Tax hikes In South Africa to fund the implementation of a Basic Income Grant, BIG as part of efforts by the South African president Cyril Ramaphosa, and Social Development Minister Lindiwe Zulu to mitigate poverty in the country have received pushback.
This push back is according to a study from Intellidex, executing this plan, especially in a country that has been ranked as the most unequal nation might impact negatively on the economy and likely lead to the emigration of taxpayers.
Business Organizations have also warned against this, stating that the country can’t particularly afford to implement this plan, and borrowing money to finance it would be unreasonable.
It was stated that the execution of this plan would cost anything between R20 billion ($1.2 billion) and R2 trillion a year, and since the country can’t afford it due to the poor state of its finances, the only other option is to hike taxes.

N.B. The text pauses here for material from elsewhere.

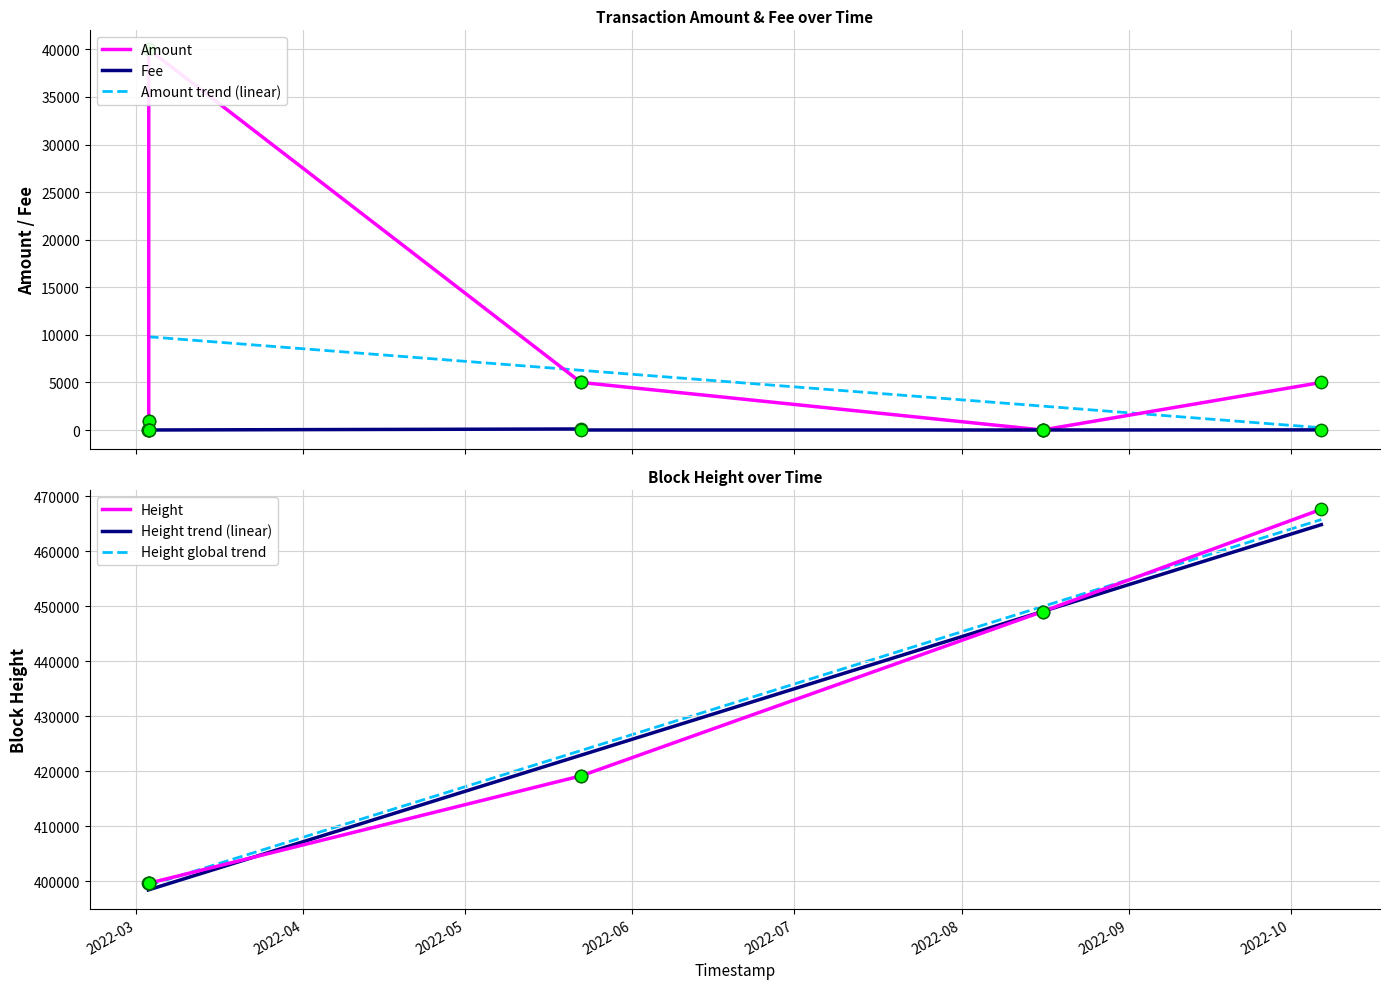

Which series contains the lowest Y value?

Amount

Intellidex cautioned that the government needs to tread carefully to ensure that the entire project doesn’t end up having the opposite effect of its intended goal.
Intellidex further stated that most of the country’s taxes are generated from a small number of people and companies, while its personal and corporate tax rank as the 24th highest out of 118 countries assessed by the OECD.
It mentioned that most of the proposals for a basic income grant would require raising between R50 billion and R100 billion a year.
The group warned that hiking taxes to implement this grant may push some taxpayers to draw back from the tax system by emigrating to jurisdictions where taxes are lower and/or where they feel they may receive a better return on the taxes they pay.
It stated that most proposals ignore the wider consequences of hiking taxes as they assume in most cases that the additional income for poorer households will counter the tighter spending from taxpayers who fund the grants.
They don’t consider the fact that a tax increase would have large secondary effects on the economy with the inclusion of lower savings, higher interest rates, increased borrowings, reduced spending on other initiatives in government, increased avoidance, emigration, and so on.
It stressed that this plan should not be executed at the expense of the country’s financial stability and economic growth.
Intellidex warned that if the plan isn’t properly implemented, it could destabilize the country’s public finances, leading to a default on debt or rising inflation.
It mentioned that if the country aims to use Personal Income Tax (PIT) which is currently 45% as a way to raise the needed funds, it would need to raise it by between 9% and 19%. Value Added Tax (VAT) on the other hand would need to be raised by between 14% and 29% while Corporate tax would need to be raised by between 24% and 47%.
According to Intellidex, the best option would be to raise the Value Added Tax (VAT), seeing that the level is relatively low by international standards.
Tax hikes In South Africa: About Intellidex?
Intellidex is a research and consulting firm that specializes in capital markets and financial services. It offers market research, litigation support, financial wellness, digital product development, and other services.